For the first time since STORES Media began reporting on the Top 100 largest retailers in America, Amazon.com has joined the ranks of the ten largest companies, rising to No. nine from eleven last year. Amazon’s domestic sales increased 27.2 per cent between 2012 and 2013.
The annual ranking of U.S. retailers by domestic sales, featured in the July issue of STORES Magazine was compiled by Kantar Retail and sponsored by Island Pacific and NEC.
“Amazon is spreading its roots beyond its core of online retail, yet the impact this Seattle-based behemoth has had on the changing face of retail is unmistakable. Breaking into the top ten is an impressive feat that speaks to Amazon.com’s growth,” said STORES Editor Susan Reda. “Notable as that is, brick and mortar retailers are keeping pace by continuously reinventing themselves to better serve today’s anytime, anywhere shopper.”
Wal-Mart once again takes the top spot with U.S. sales of $334 billion in 2013. Kroger held on to the number two ranking for the fifth year in a row, with reported domestic sales of more than $93 billion.

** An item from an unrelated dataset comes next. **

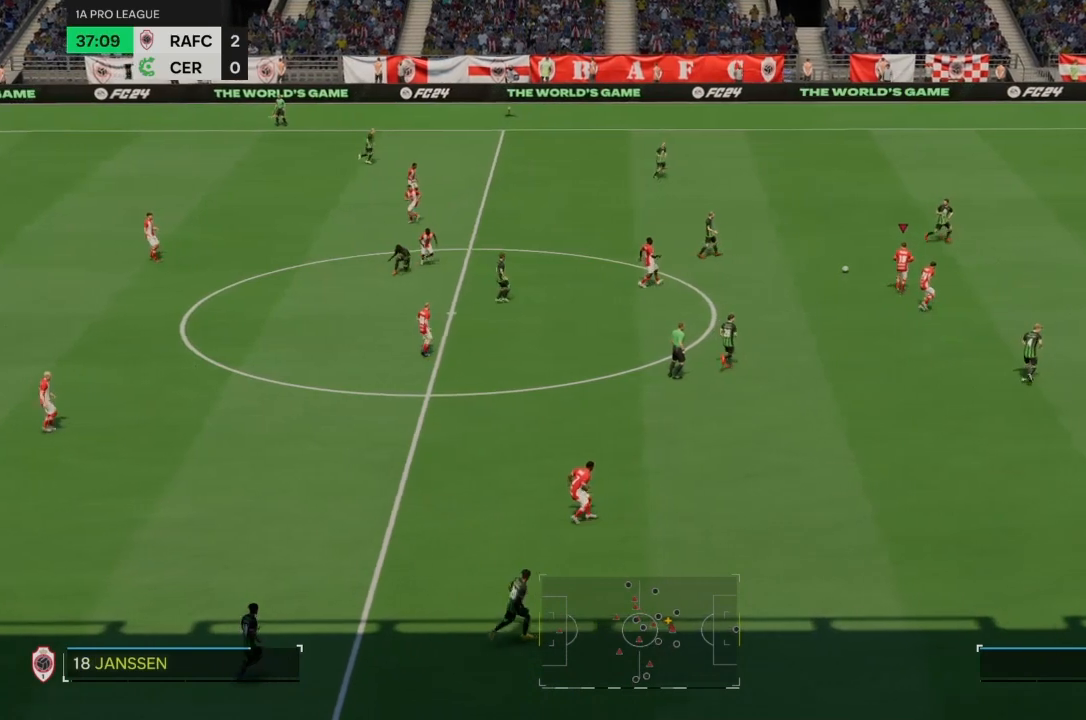
{"buttons": [], "left_stick": "down", "right_stick": "center", "events": [[101, "R2", "up"], [234, "left_stick", "down-right"], [334, "left_stick", "down"]]}
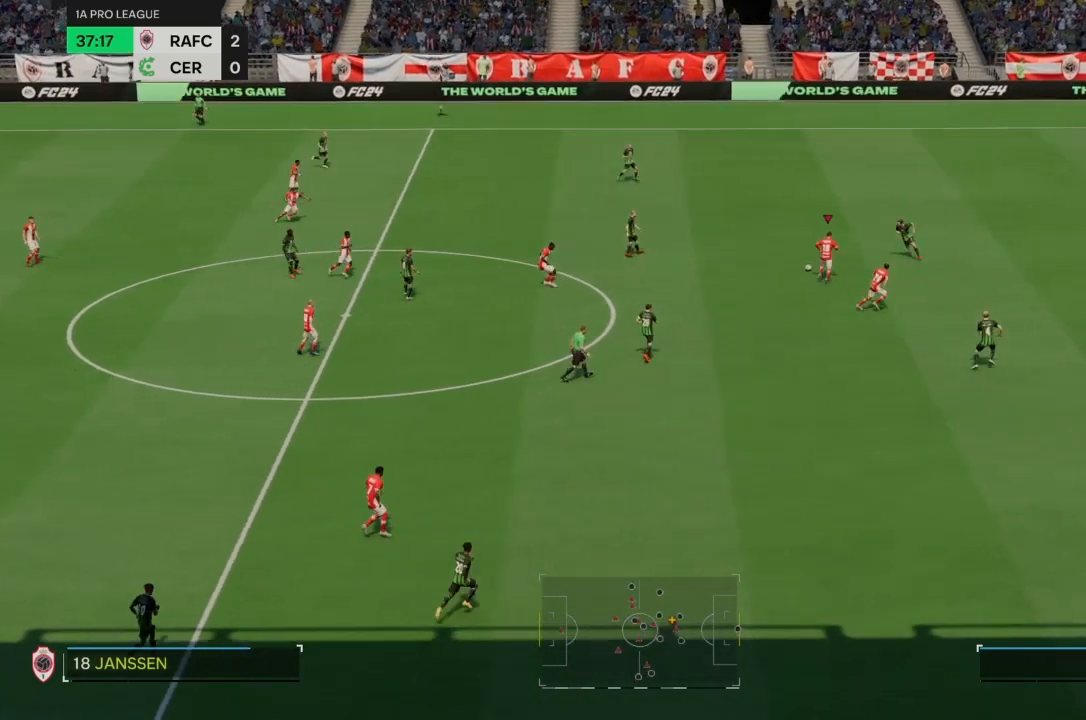
{"buttons": [], "left_stick": "down", "right_stick": "center", "events": [[267, "R2", "down"], [500, "R2", "up"]]}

Costco (3) and Target (4) swapped spots this year, as Costco saw domestic sales increase 5.2 percent , while Target’s sales decreased 0.9 percent Between 2012 and 2013. Home Depot (5), Walgreen (6), CVS Caremark (7), and Lowe’s (8) each maintained their spots on the list. Safeway rounds out the list at the No. 10 spot this year.
Other noticeable changes in the list include IKEA North America’s jump from 95 to 88 on domestic sales growth of 6.8 percent. Boise, Idaho-based Albertsons climbed from 96 to 21 as a result of a merger with Safeway. Earlier this year Cerberus Capital Management agreed to buy Safeway for $9 billion, and the Albertsons-Safeway combination will create a company with more than 2,400 stores, 27 distribution facilities and 20 manufacturing plants.
"Amazon’s rise into the top 10 is symbolic of a shift in U.S. retail towards a genuinely multichannel future," said Kantar Retail Chief Knowledge Officer Bryan Gildenberg. "Retailers that command the Top 100 in the future will have an in-depth knowledge of their shoppers across their physical and digital touchpoints, and they'll all have to fend off Amazon’s game changing economic and operating model".